## TASK DIRECTIONS
Determine how many lines below contain the string "Путин" and give that number without anything else.

** ENTRIES SHOWN follows **

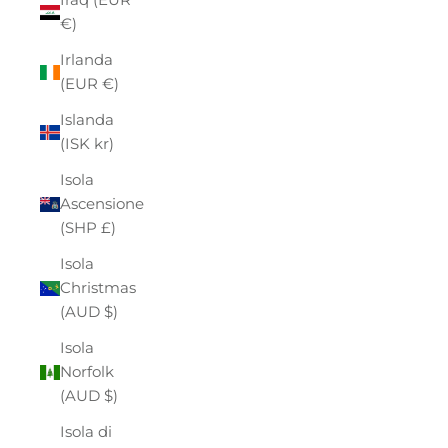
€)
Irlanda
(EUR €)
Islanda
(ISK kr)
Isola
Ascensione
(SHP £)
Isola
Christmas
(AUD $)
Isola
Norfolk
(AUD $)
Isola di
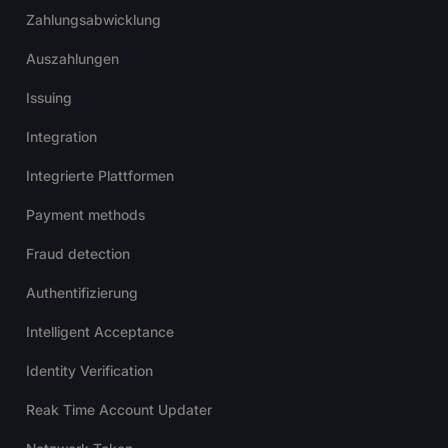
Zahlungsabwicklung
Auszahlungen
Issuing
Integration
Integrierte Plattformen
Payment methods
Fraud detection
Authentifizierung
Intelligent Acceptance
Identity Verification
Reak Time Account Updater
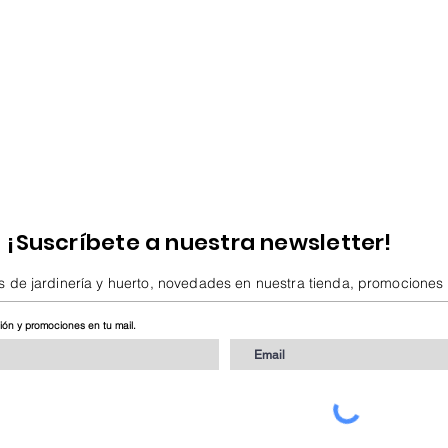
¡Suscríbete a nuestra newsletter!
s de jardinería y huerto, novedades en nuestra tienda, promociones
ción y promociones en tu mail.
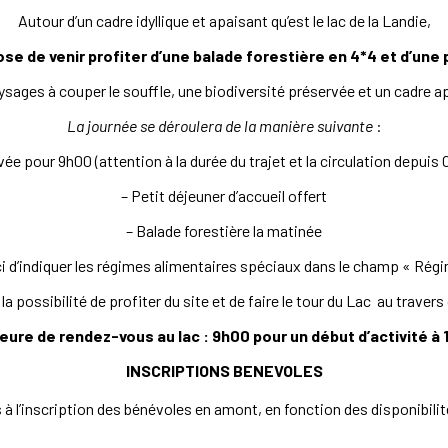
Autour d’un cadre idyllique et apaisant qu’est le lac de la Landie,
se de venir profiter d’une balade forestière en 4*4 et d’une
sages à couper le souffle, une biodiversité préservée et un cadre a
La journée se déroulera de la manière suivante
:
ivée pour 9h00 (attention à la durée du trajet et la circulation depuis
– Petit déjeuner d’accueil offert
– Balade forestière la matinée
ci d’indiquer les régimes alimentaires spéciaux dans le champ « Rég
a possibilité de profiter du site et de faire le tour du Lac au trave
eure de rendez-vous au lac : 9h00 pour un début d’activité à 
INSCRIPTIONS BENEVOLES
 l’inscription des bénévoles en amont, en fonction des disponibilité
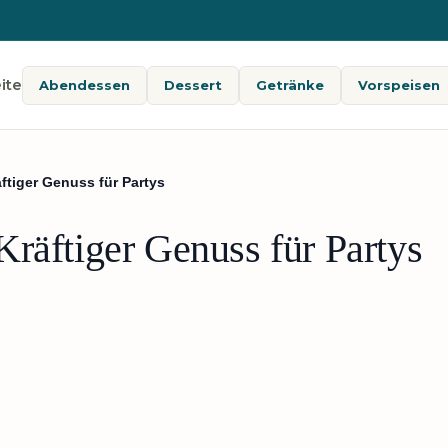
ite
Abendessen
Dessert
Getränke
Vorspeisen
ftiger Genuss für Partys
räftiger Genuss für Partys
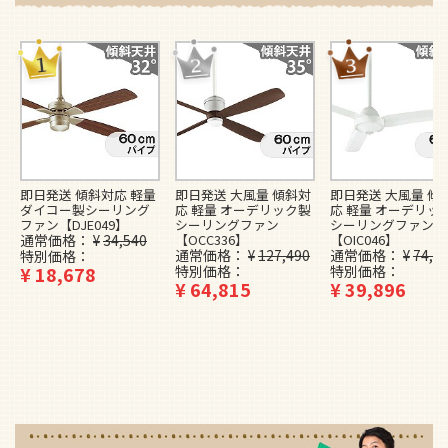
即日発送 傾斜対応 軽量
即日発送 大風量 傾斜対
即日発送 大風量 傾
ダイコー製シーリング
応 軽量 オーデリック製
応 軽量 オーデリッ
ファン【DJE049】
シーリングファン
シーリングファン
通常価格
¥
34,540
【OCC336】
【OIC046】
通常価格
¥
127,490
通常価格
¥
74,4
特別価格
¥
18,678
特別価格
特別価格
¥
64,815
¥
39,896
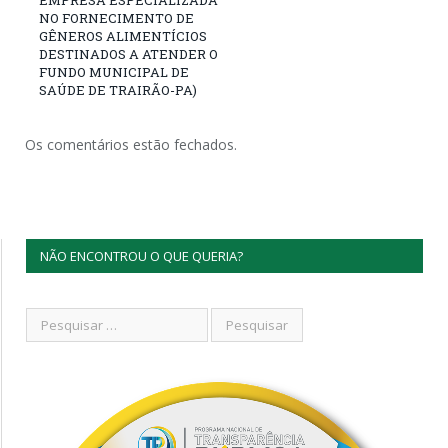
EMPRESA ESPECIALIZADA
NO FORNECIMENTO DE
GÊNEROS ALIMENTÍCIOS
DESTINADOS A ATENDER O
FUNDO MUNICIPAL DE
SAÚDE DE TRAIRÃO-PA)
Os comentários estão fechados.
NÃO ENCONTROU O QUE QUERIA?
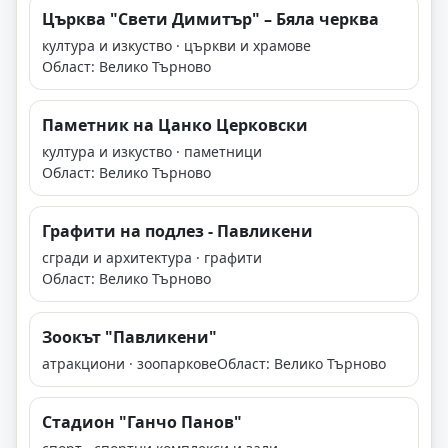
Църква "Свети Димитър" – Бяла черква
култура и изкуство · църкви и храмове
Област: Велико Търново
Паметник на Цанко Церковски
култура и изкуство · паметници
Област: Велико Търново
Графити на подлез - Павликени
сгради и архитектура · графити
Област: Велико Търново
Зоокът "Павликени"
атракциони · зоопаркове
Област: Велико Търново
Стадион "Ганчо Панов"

** End of ENTRIES SHOWN **
** ENTRIES SHOWN follows **

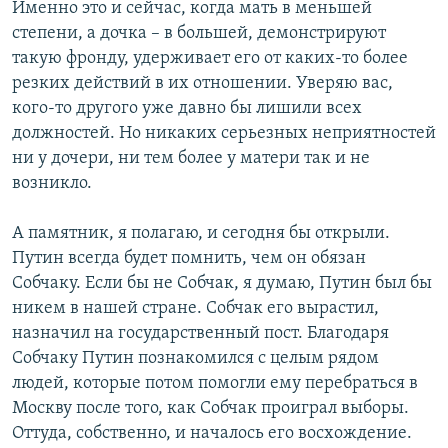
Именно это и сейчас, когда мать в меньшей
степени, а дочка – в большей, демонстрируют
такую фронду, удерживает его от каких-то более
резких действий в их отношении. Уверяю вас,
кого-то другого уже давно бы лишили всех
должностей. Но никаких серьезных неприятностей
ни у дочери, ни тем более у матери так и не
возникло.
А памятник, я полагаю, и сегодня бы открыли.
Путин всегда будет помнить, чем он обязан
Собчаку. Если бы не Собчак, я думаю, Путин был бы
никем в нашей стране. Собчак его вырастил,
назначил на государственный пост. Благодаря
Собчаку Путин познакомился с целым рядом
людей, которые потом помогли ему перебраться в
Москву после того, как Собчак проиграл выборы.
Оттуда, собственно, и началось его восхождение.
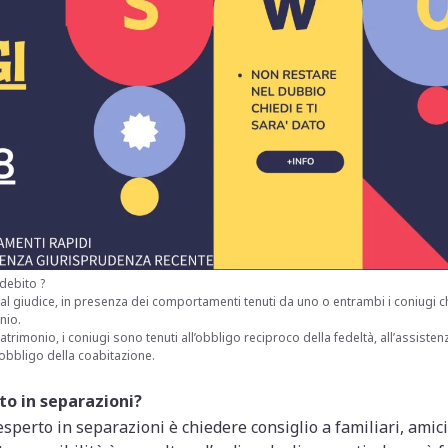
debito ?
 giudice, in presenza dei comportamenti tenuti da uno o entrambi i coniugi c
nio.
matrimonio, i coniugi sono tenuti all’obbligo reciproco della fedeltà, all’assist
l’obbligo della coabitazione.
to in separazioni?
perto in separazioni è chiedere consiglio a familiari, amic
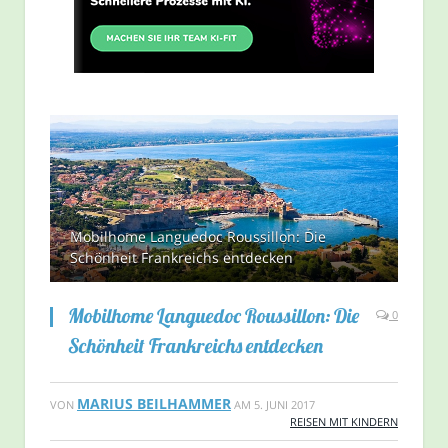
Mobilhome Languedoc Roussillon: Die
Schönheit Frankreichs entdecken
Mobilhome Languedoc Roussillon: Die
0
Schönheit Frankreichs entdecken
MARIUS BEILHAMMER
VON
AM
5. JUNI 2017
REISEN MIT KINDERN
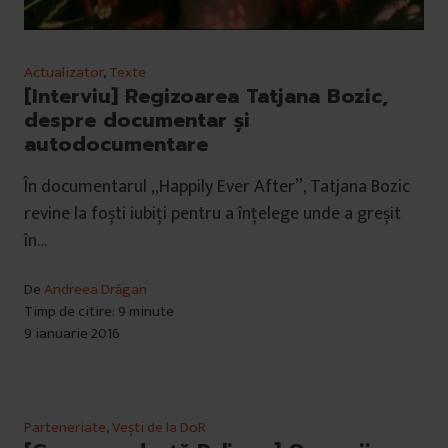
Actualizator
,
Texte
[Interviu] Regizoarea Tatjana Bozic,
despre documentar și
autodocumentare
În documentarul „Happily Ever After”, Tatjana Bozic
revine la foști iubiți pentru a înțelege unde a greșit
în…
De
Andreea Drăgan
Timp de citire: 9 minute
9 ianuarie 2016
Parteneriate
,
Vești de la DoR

** End of ENTRIES SHOWN **
** ENTRIES SHOWN follows **

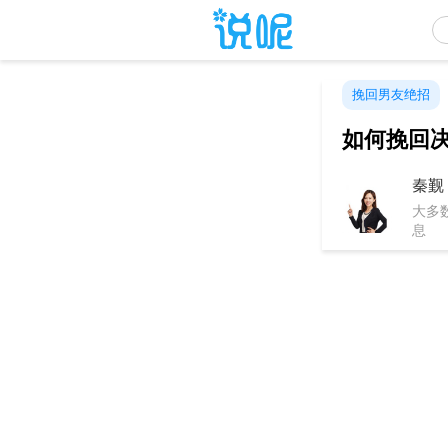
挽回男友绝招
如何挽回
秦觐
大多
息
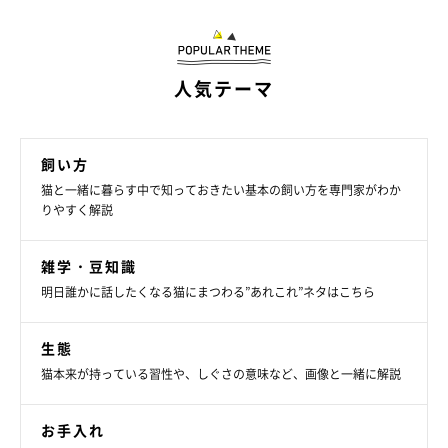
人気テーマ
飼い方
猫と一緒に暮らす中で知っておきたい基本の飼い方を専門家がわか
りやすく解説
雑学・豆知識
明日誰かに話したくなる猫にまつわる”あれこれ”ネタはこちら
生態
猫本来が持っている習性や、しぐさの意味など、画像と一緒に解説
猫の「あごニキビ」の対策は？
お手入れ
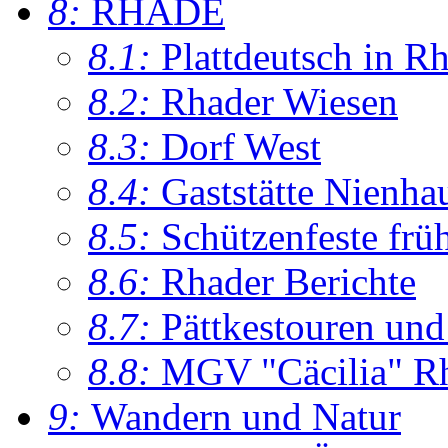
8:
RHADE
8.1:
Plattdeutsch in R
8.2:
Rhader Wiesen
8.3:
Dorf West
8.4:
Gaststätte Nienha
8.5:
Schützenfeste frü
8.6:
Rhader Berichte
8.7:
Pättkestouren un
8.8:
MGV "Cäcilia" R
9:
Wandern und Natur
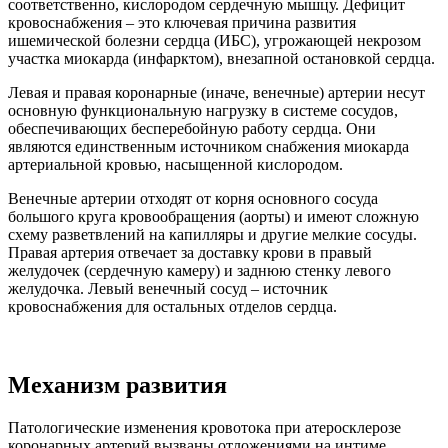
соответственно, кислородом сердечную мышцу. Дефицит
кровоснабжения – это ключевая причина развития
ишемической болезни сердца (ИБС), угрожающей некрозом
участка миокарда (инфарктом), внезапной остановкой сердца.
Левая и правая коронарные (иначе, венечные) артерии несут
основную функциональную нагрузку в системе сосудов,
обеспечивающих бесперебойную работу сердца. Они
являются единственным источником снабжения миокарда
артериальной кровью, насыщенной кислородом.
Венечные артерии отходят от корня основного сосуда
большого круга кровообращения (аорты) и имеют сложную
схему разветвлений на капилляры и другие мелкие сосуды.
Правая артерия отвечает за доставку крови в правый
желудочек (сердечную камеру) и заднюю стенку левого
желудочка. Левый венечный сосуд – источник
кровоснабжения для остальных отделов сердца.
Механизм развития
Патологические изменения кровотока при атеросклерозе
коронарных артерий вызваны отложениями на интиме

** End of ENTRIES SHOWN **

## OUTPUT OF THE EXERCISE
3